If I travel to see a client (as in plane time) I charge my client. If it is
a drive over an hour in length, I charge my client or make some
arrangements for it. If it is a little drive, I do not charge my client.
With regard to long travel time, I look at the fact that I am basically a
billable resource. I am not going to take a day out of my billable week to
travel to a faraway place for work, unless there are special reasons for
it. I'm going to bill the client my hourly rate whether I'm sitting in a
plane or their office. I'll do their work on the plane if possible, but
they're getting the bill for my time. They wouldn't get a bill if I spent
the plane time working on another client's work.
Most consulting work I've done might be at my office, but when the client
wants a meeting, or I need to gather information at the client site, I
don't charge for the drive unless it is above and beyond a usual drive. I
use an hour as my measure.
Regarding learning time, if the tool is new to the market, the client has
no reason to expect you to work at peak capacity with the tool. I'd expect
the client to assume that my billable hours will include rampup time.

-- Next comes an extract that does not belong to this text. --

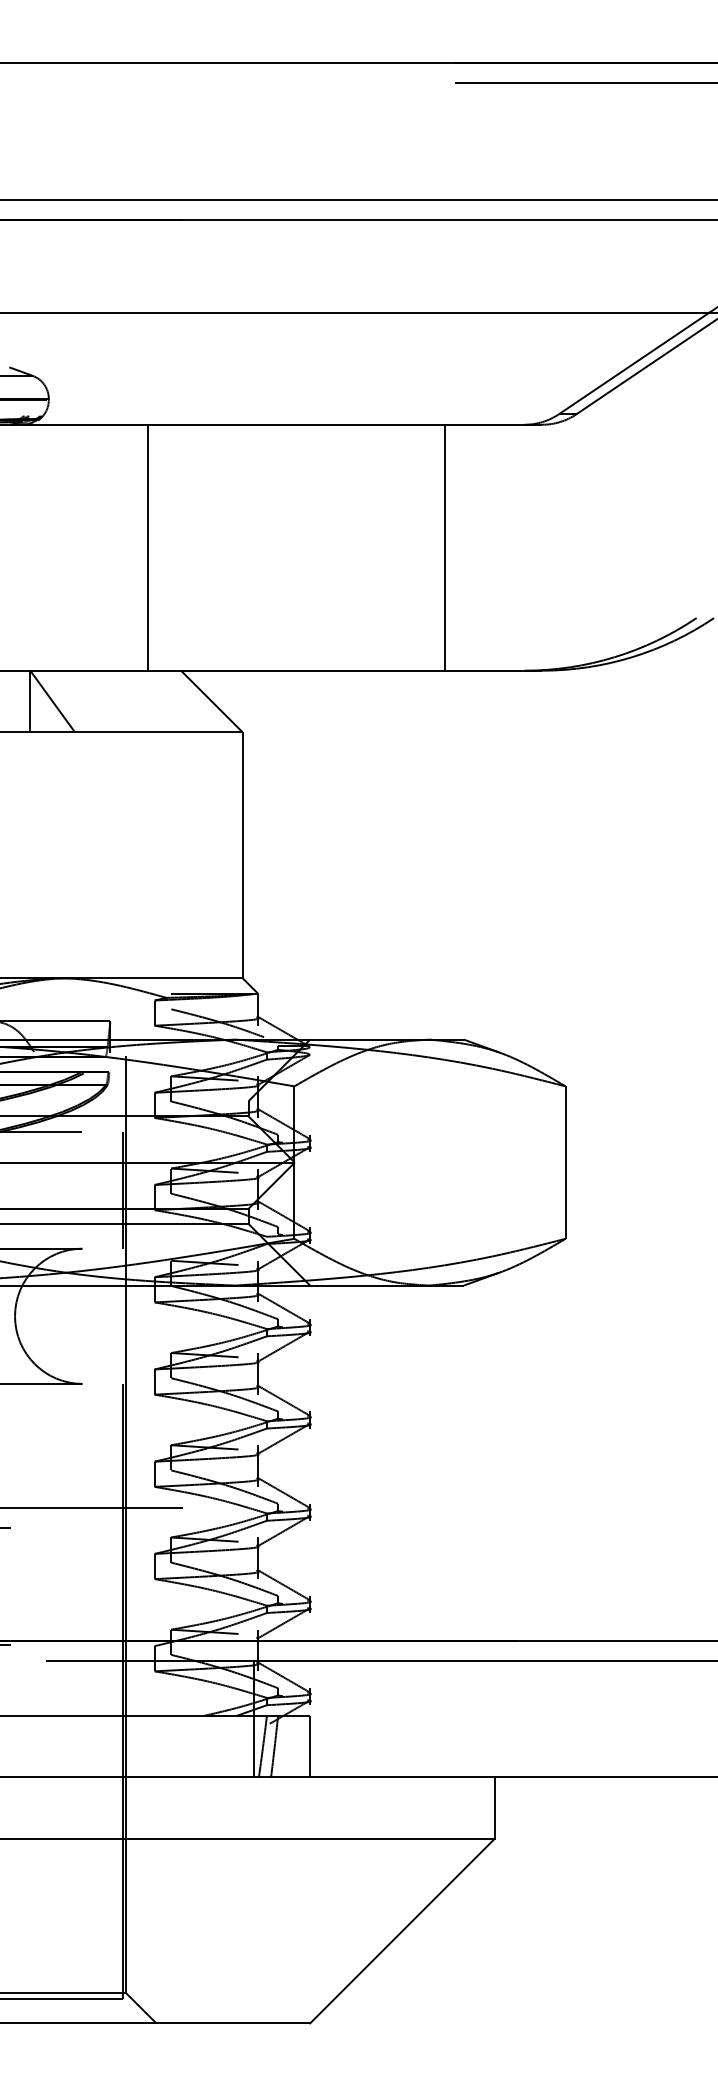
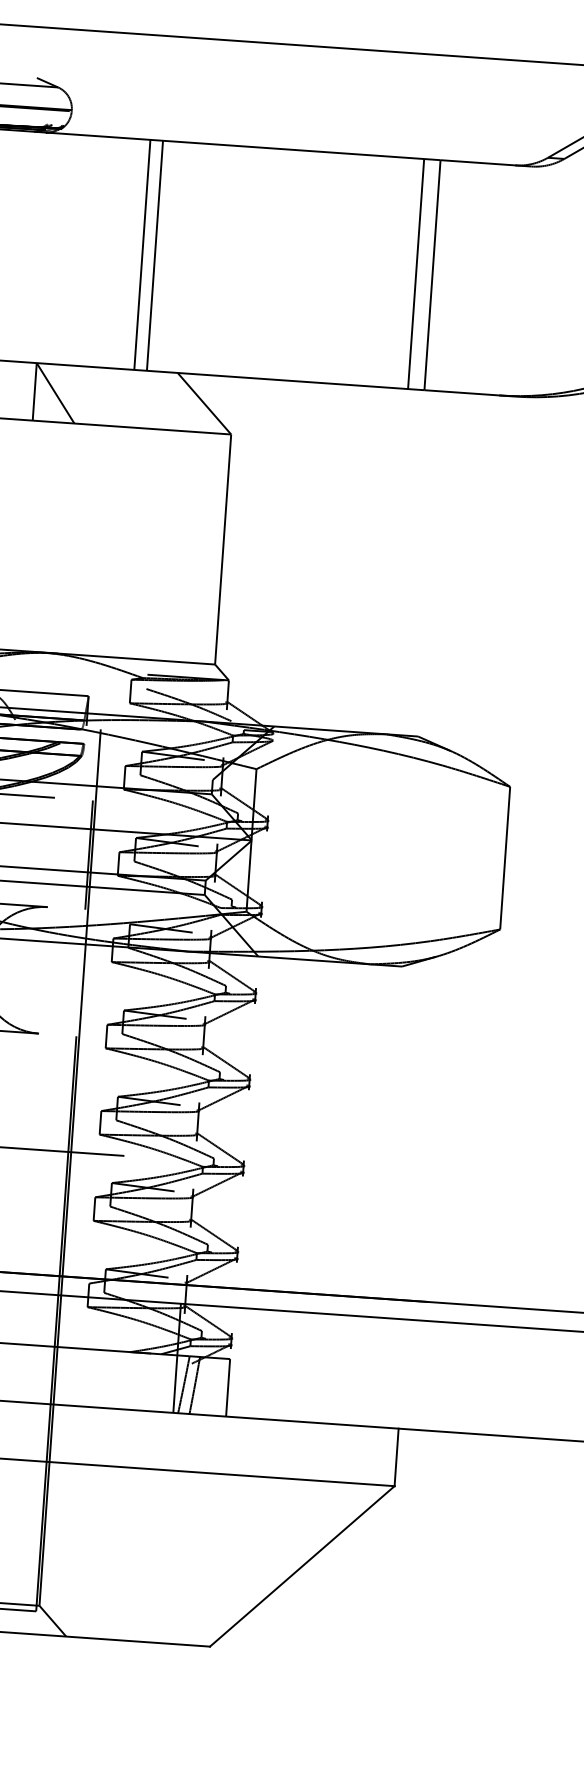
line: (134, 547) -> (142, 254), added
line: (427, 547) -> (416, 273), added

However, if the tool is something I really want to learn, I might not bill
the client for every hour I spent learning the tool, or I would use the
tutorial or other learning materials specifically on the client's job so
that my learning time was leveraged towards the clients benefit. If the
tool would make me more marketable in the long run, I'd maybe bill the
client at a reduced rate for my learning time, or spend additional time on
my own in learning the tool. You have to judge its value to you in the long
run. But if you are using the tool only because the client demands it, it
has no future value, and you are secure in your contract, I'd make the
client pick up the cost of learning.